Eu considero que a aprovação do PL5829 traz segurança jurídica principalmente ao setor de geração distribuída, logo, deverá ocorrer uma injeção de energia na nossa matriz energética mediante investimento privado tanto em projetos rooftop quanto em projetos remotos de micro e mini geração limitados a 5 MW. O PL5829 permitirá a constância no crescimento nesse setor que alcançou, neste mês, 7 GW e, que com certeza ajudará a toda a nação.

 

Esse setor apresentou um crescimento importante mesmo diante dos últimos anos atípicos; do aumento de CAPEX; aumento cambial e do aumento dos próprios preços promovidos pelos fabricantes chineses. A segurança jurídica permitirá que todo esse avanço não seja paralisado devido ao receio em relação ao direito adquirido sobre a compensação da energia gerada.

 

4.Apesar da pandemia o setor das energias renováveis continuou crescendo nos últimos anos, qual é sua visão para o futuro das energias renováveis?
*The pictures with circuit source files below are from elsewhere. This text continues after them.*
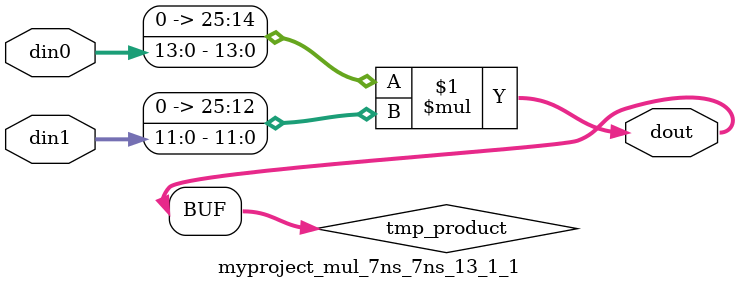
<source format=v>

`timescale 1 ns / 1 ps

 module myproject_mul_7ns_7ns_13_1_1(din0, din1, dout);
parameter ID = 1;
parameter NUM_STAGE = 0;
parameter din0_WIDTH = 14;
parameter din1_WIDTH = 12;
parameter dout_WIDTH = 26;

input [din0_WIDTH - 1 : 0] din0; 
input [din1_WIDTH - 1 : 0] din1; 
output [dout_WIDTH - 1 : 0] dout;

wire signed [dout_WIDTH - 1 : 0] tmp_product;
























assign tmp_product = $signed({1'b0, din0}) * $signed({1'b0, din1});











assign dout = tmp_product;





















endmodule

</source>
Há previsão para novas normas regulatória que modernizem o setor?

 

Eu considero que muita coisa está acontecendo no setor e, não devemos diminuir o crescimento da energia renovável no Brasil; neste momento, existe, por exemplo, o planejamento de um projeto de incentivo para o hidrogênio verde.

Há uma abertura gradual do mercado para que consumidores de até 500 kW possam acessar o mercado livre e, é inevitável que esse mercado, em algum momento, seja aberto para que os consumidores de energia possam optar por fornecedores que não seja unicamente a distribuidora.

Considero que muita coisa está acontecendo na área e esses temas estão em discussão na ANEEL, que é um órgão admirável pela sua excelência técnica. A questão é o timing com que tudo vai acontecendo e como deve ser planejado.